● Task to complete:
Below is a set of records. Repeat them verbatim without the pictures.
***** Data provided
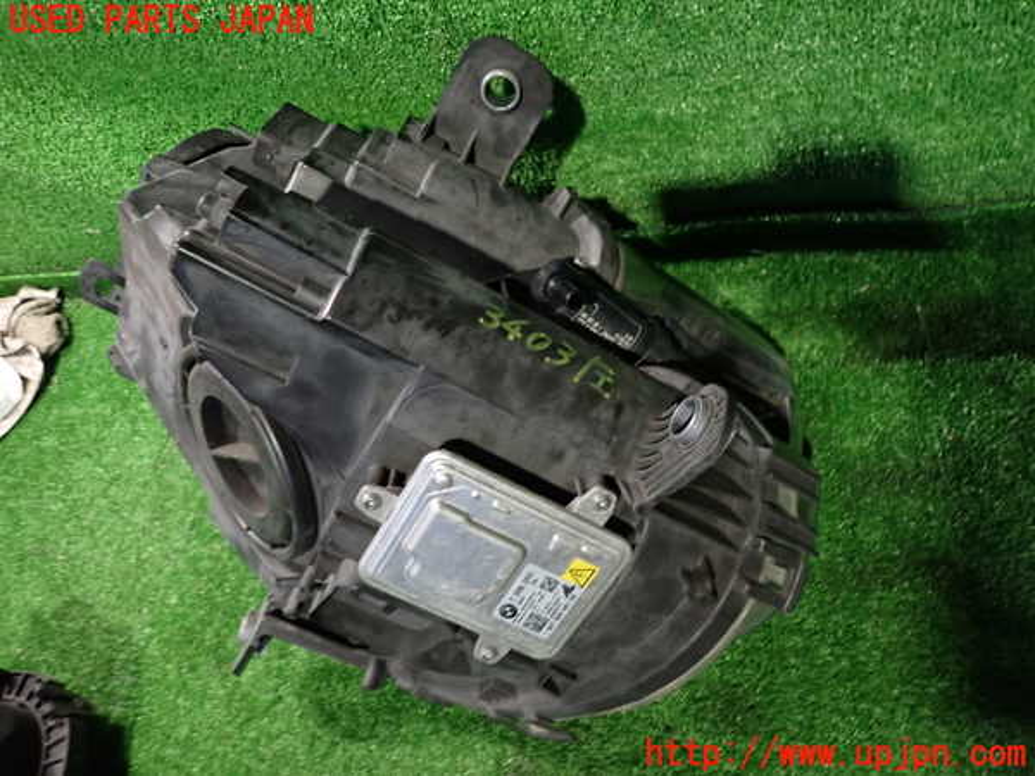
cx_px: 518
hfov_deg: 69.4
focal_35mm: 25
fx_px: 747
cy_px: 388
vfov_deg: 54.9
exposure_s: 1/30
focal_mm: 4.5
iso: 400
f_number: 2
**********
● Response to the exercise:
cx_px: 518
hfov_deg: 69.4
focal_35mm: 25
fx_px: 747
cy_px: 388
vfov_deg: 54.9
exposure_s: 1/30
focal_mm: 4.5
iso: 400
f_number: 2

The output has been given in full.